- MATERIAL FOR THE TASK -
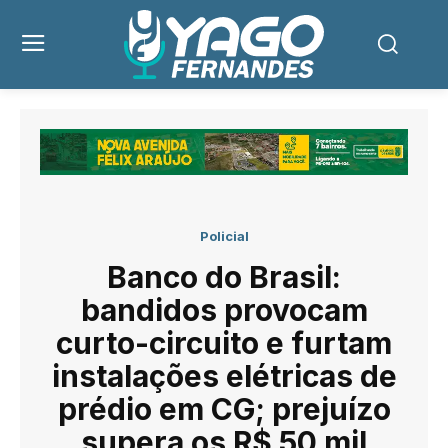
Policial
Banco do Brasil:
bandidos provocam
curto-circuito e furtam
instalações elétricas de
prédio em CG; prejuízo
supera os R$ 50 mil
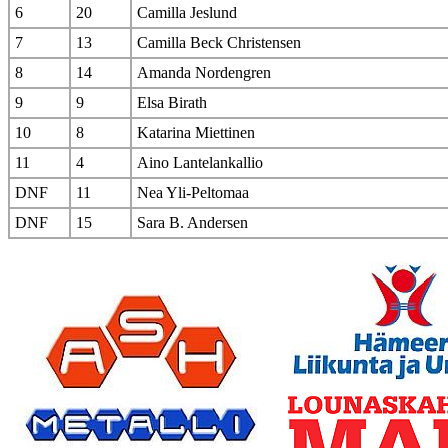
6
20
Camilla Jeslund
7
13
Camilla Beck Christensen
8
14
Amanda Nordengren
9
9
Elsa Birath
10
8
Katarina Miettinen
11
4
Aino Lantelankallio
DNF
11
Nea Yli-Peltomaa
DNF
15
Sara B. Andersen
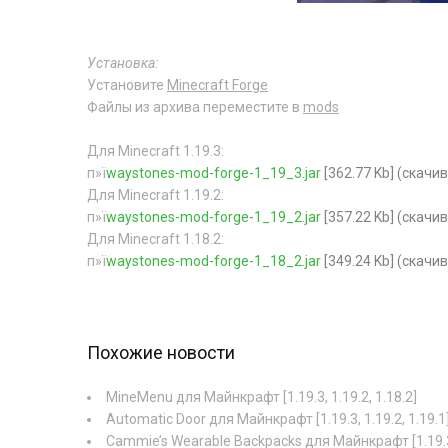
Установка:
Установите
Minecraft Forge
Файлы из архива переместите в
mods
Для Minecraft 1.19.3:
п»ї
waystones-mod-forge-1_19_3.jar
[362.77 Kb] (cкачи
Для Minecraft 1.19.2:
п»ї
waystones-mod-forge-1_19_2.jar
[357.22 Kb] (cкачи
Для Minecraft 1.18.2:
п»ї
waystones-mod-forge-1_18_2.jar
[349.24 Kb] (cкачи
Похожие новости
MineMenu для Майнкрафт [1.19.3, 1.19.2, 1.18.2]
Automatic Door для Майнкрафт [1.19.3, 1.19.2, 1.19.1
Cammie’s Wearable Backpacks для Майнкрафт [1.19.3, 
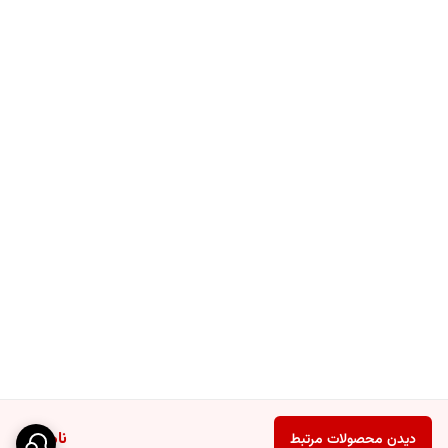
ناموجود
دیدن محصولات مرتبط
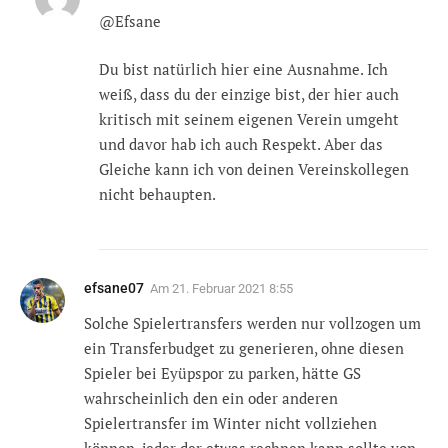
@Efsane
Du bist natürlich hier eine Ausnahme. Ich
weiß, dass du der einzige bist, der hier auch
kritisch mit seinem eigenen Verein umgeht
und davor hab ich auch Respekt. Aber das
Gleiche kann ich von deinen Vereinskollegen
nicht behaupten.
efsane07
Am
21. Februar 2021 8:55
Solche Spielertransfers werden nur vollzogen um
ein Transferbudget zu generieren, ohne diesen
Spieler bei Eyüpspor zu parken, hätte GS
wahrscheinlich den ein oder anderen
Spielertransfer im Winter nicht vollziehen
können, jeder der etwas rechnen kann sollte von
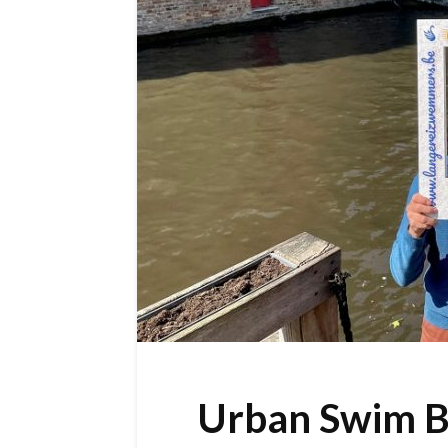
Urban Swim B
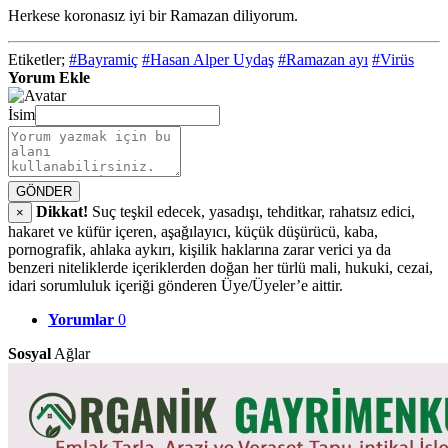
Herkese koronasız iyi bir Ramazan diliyorum.
Etiketler;
#Bayramiç
#Hasan Alper Uydaş
#Ramazan ayı
#Virüs
Yorum Ekle
İsim
GÖNDER
Dikkat!
Suç teşkil edecek, yasadışı, tehditkar, rahatsız edici,
×
hakaret ve küfür içeren, aşağılayıcı, küçük düşürücü, kaba,
pornografik, ahlaka aykırı, kişilik haklarına zarar verici ya da
benzeri niteliklerde içeriklerden doğan her türlü mali, hukuki, cezai,
idari sorumluluk içeriği gönderen Üye/Üyeler’e aittir.
Yorumlar
0
Sosyal
Ağlar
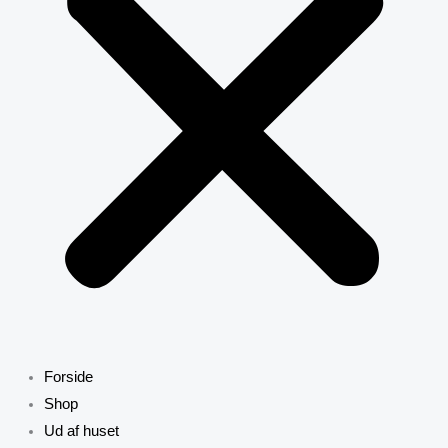
Forside
Shop
Ud af huset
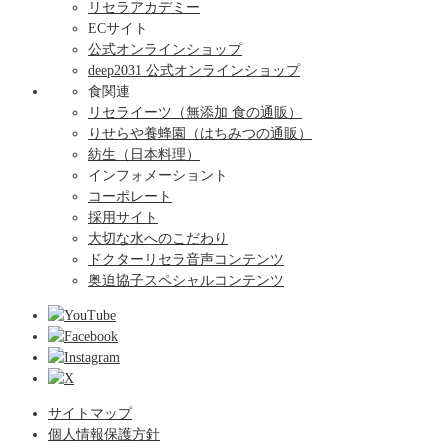
リセラアカデミー
ECサイト
公式オンラインショップ
deep2031 公式オンラインショップ
食関連
リセライーツ（無添加 食の通販）
りせらや養蜂園（はちみつの通販）
紡生（日本料理）
インフォメーショント
コーポレート
採用サイト
大切な水へのこだわり
ドクターリセラ音声コンテンツ
奥迫協子スペシャルコンテンツ
サイトマップ
個人情報保護方針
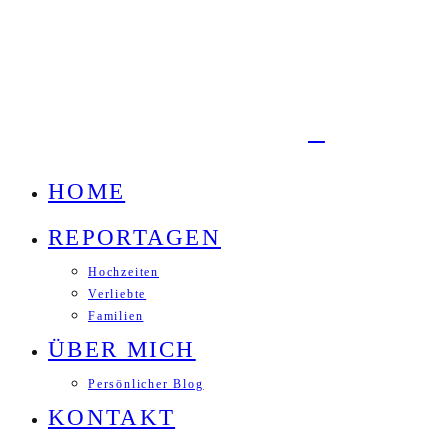
HOME
REPORTAGEN
Hochzeiten
Verliebte
Familien
ÜBER MICH
Persönlicher Blog
KONTAKT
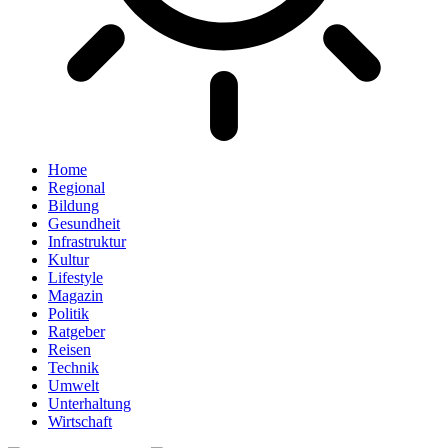
Home
Regional
Bildung
Gesundheit
Infrastruktur
Kultur
Lifestyle
Magazin
Politik
Ratgeber
Reisen
Technik
Umwelt
Unterhaltung
Wirtschaft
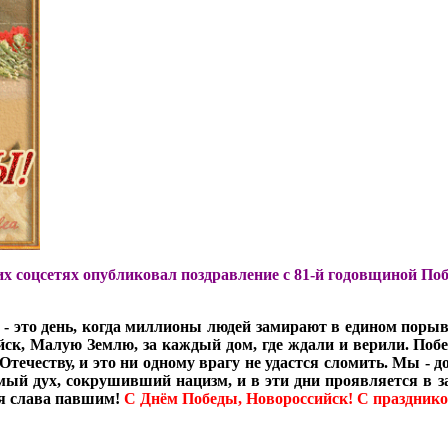
х соцсетях опубликовал поздравление с 81-й годовщиной Поб
 это день, когда миллионы людей замирают в едином порыве 
ийск, Малую Землю, за каждый дом, где ждали и верили. По
Отечеству, и это ни одному врагу не удастся сломить. Мы - 
мый дух, сокрушивший нацизм, и в эти дни проявляется в 
ая слава павшим!
С Днём Победы, Новороссийск! С праздник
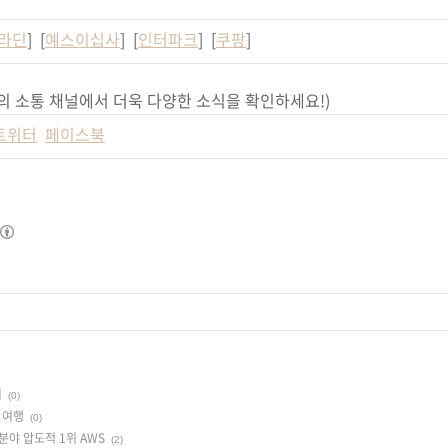
라딘
] [
예스이십사
] [
인터파크
] [
쿠팡
]
의 소통 채널에서 더욱 다양한 소식을 확인하세요!)
트위터
페이스북
지
(0)
 여행
(0)
분야 압도적 1위 AWS
(2)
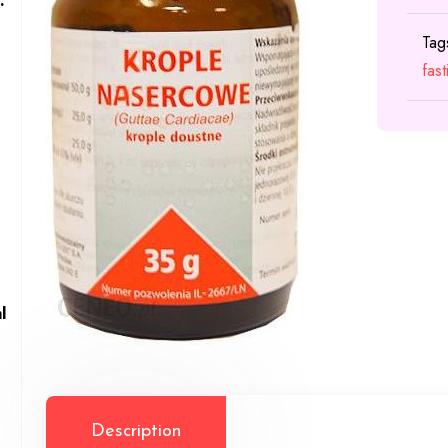
.
Tag
fast
l
Description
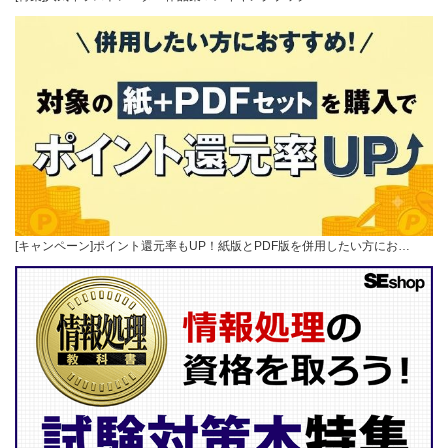
[キャンペーン]ポイント還元率もUP！紙版とPDF版を併用したい方にお…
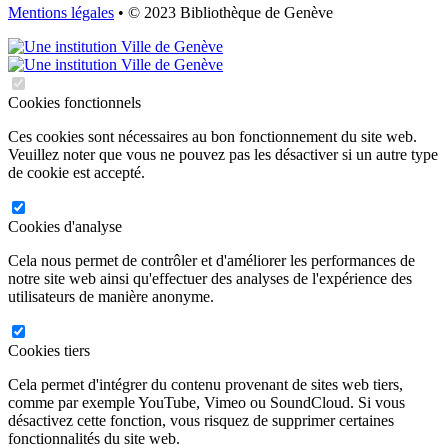
Mentions légales
• © 2023 Bibliothèque de Genève
Cookies fonctionnels
Ces cookies sont nécessaires au bon fonctionnement du site web.
Veuillez noter que vous ne pouvez pas les désactiver si un autre type
de cookie est accepté.
Cookies d'analyse
Cela nous permet de contrôler et d'améliorer les performances de
notre site web ainsi qu'effectuer des analyses de l'expérience des
utilisateurs de manière anonyme.
Cookies tiers
Cela permet d'intégrer du contenu provenant de sites web tiers,
comme par exemple YouTube, Vimeo ou SoundCloud. Si vous
désactivez cette fonction, vous risquez de supprimer certaines
fonctionnalités du site web.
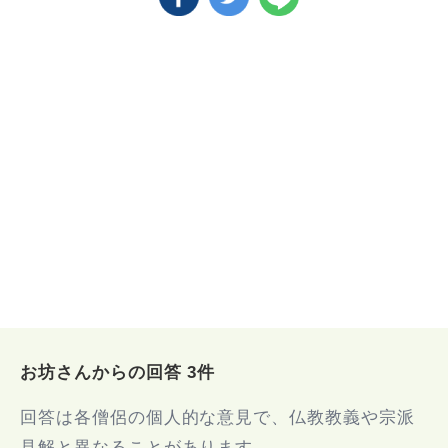
お坊さんからの回答 3件
回答は各僧侶の個人的な意見で、仏教教義や宗派
見解と異なることがあります。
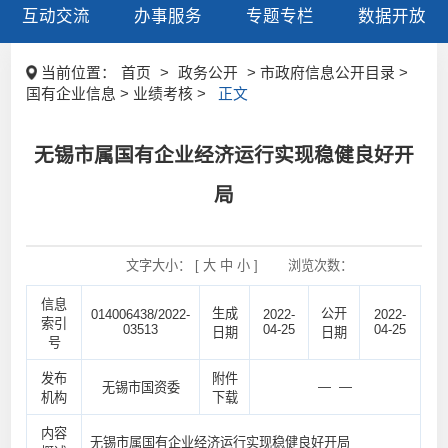
互动交流
办事服务
专题专栏
数据开放
当前位置：
首页
>
政务公开
> 市政府信息公开目录 >
国有企业信息 > 业绩考核 >
正文
无锡市属国有企业经济运行实现稳健良好开
局
文字大小： [
大
中
小
]
浏览次数：
信息
生成
公开
014006438/2022-
2022-
2022-
索引
03513
04-25
04-25
日期
日期
号
发布
附件
— —
无锡市国资委
机构
下载
内容
无锡市属国有企业经济运行实现稳健良好开局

- TASK BRIEF -
A word-for-word copy of all the records above is required, with the pictures left out.

- RESPONSE FOR THIS EXERCISE -
Policial
Banco do Brasil:
bandidos provocam
curto-circuito e furtam
instalações elétricas de
prédio em CG; prejuízo
supera os R$ 50 mil
6
20
Camilla Jeslund
7
13
Camilla Beck Christensen
8
14
Amanda Nordengren
9
9
Elsa Birath
10
8
Katarina Miettinen
11
4
Aino Lantelankallio
DNF
11
Nea Yli-Peltomaa
DNF
15
Sara B. Andersen
Установка:
Установите
Minecraft Forge
Файлы из архива переместите в
mods
Для Minecraft 1.19.3:
п»ї
waystones-mod-forge-1_19_3.jar
[362.77 Kb] (cкачи
Для Minecraft 1.19.2:
п»ї
waystones-mod-forge-1_19_2.jar
[357.22 Kb] (cкачи
Для Minecraft 1.18.2:
п»ї
waystones-mod-forge-1_18_2.jar
[349.24 Kb] (cкачи
Похожие новости
MineMenu для Майнкрафт [1.19.3, 1.19.2, 1.18.2]
Automatic Door для Майнкрафт [1.19.3, 1.19.2, 1.19.1
Cammie’s Wearable Backpacks для Майнкрафт [1.19.3, 
ناموجود
دیدن محصولات مرتبط
@Efsane
Du bist natürlich hier eine Ausnahme. Ich
weiß, dass du der einzige bist, der hier auch
kritisch mit seinem eigenen Verein umgeht
und davor hab ich auch Respekt. Aber das
Gleiche kann ich von deinen Vereinskollegen
nicht behaupten.
efsane07
Am
21. Februar 2021 8:55
Solche Spielertransfers werden nur vollzogen um
ein Transferbudget zu generieren, ohne diesen
Spieler bei Eyüpspor zu parken, hätte GS
wahrscheinlich den ein oder anderen
Spielertransfer im Winter nicht vollziehen
können, jeder der etwas rechnen kann sollte von
Urban Swim B
Herkese koronasız iyi bir Ramazan diliyorum.
Etiketler;
#Bayramiç
#Hasan Alper Uydaş
#Ramazan ayı
#Virüs
Yorum Ekle
İsim
GÖNDER
Dikkat!
Suç teşkil edecek, yasadışı, tehditkar, rahatsız edici,
×
hakaret ve küfür içeren, aşağılayıcı, küçük düşürücü, kaba,
pornografik, ahlaka aykırı, kişilik haklarına zarar verici ya da
benzeri niteliklerde içeriklerden doğan her türlü mali, hukuki, cezai,
idari sorumluluk içeriği gönderen Üye/Üyeler’e aittir.
Yorumlar
0
Sosyal
Ağlar
Forside
Shop
Ud af huset
リセラアカデミー
ECサイト
公式オンラインショップ
deep2031 公式オンラインショップ
食関連
リセライーツ（無添加 食の通販）
りせらや養蜂園（はちみつの通販）
紡生（日本料理）
インフォメーショント
コーポレート
採用サイト
大切な水へのこだわり
ドクターリセラ音声コンテンツ
奥迫協子スペシャルコンテンツ
サイトマップ
個人情報保護方針
HOME
REPORTAGEN
Hochzeiten
Verliebte
Familien
ÜBER MICH
Persönlicher Blog
KONTAKT
Home
Regional
Bildung
Gesundheit
Infrastruktur
Kultur
Lifestyle
Magazin
Politik
Ratgeber
Reisen
Technik
Umwelt
Unterhaltung
Wirtschaft
х соцсетях опубликовал поздравление с 81-й годовщиной Поб
 это день, когда миллионы людей замирают в едином порыве 
ийск, Малую Землю, за каждый дом, где ждали и верили. По
Отечеству, и это ни одному врагу не удастся сломить. Мы - 
мый дух, сокрушивший нацизм, и в эти дни проявляется в 
ая слава павшим!
С Днём Победы, Новороссийск! С праздник
라딘
] [
예스이십사
] [
인터파크
] [
쿠팡
]
의 소통 채널에서 더욱 다양한 소식을 확인하세요!)
트위터
페이스북
지
(0)
 여행
(0)
분야 압도적 1위 AWS
(2)
.
Tag
fast
l
Description
[キャンペーン]ポイント還元率もUP！紙版とPDF版を併用したい方にお…
Mentions légales
• © 2023 Bibliothèque de Genève
Cookies fonctionnels
Ces cookies sont nécessaires au bon fonctionnement du site web.
Veuillez noter que vous ne pouvez pas les désactiver si un autre type
de cookie est accepté.
Cookies d'analyse
Cela nous permet de contrôler et d'améliorer les performances de
notre site web ainsi qu'effectuer des analyses de l'expérience des
utilisateurs de manière anonyme.
Cookies tiers
Cela permet d'intégrer du contenu provenant de sites web tiers,
comme par exemple YouTube, Vimeo ou SoundCloud. Si vous
désactivez cette fonction, vous risquez de supprimer certaines
fonctionnalités du site web.
お坊さんからの回答 3件
回答は各僧侶の個人的な意見で、仏教教義や宗派
見解と異なることがあります。
互动交流
办事服务
专题专栏
数据开放
当前位置：
首页
>
政务公开
> 市政府信息公开目录 >
国有企业信息 > 业绩考核 >
正文
无锡市属国有企业经济运行实现稳健良好开
局
文字大小： [
大
中
小
]
浏览次数：
信息
生成
公开
014006438/2022-
2022-
2022-
索引
03513
04-25
04-25
日期
日期
号
发布
附件
— —
无锡市国资委
机构
下载
内容
无锡市属国有企业经济运行实现稳健良好开局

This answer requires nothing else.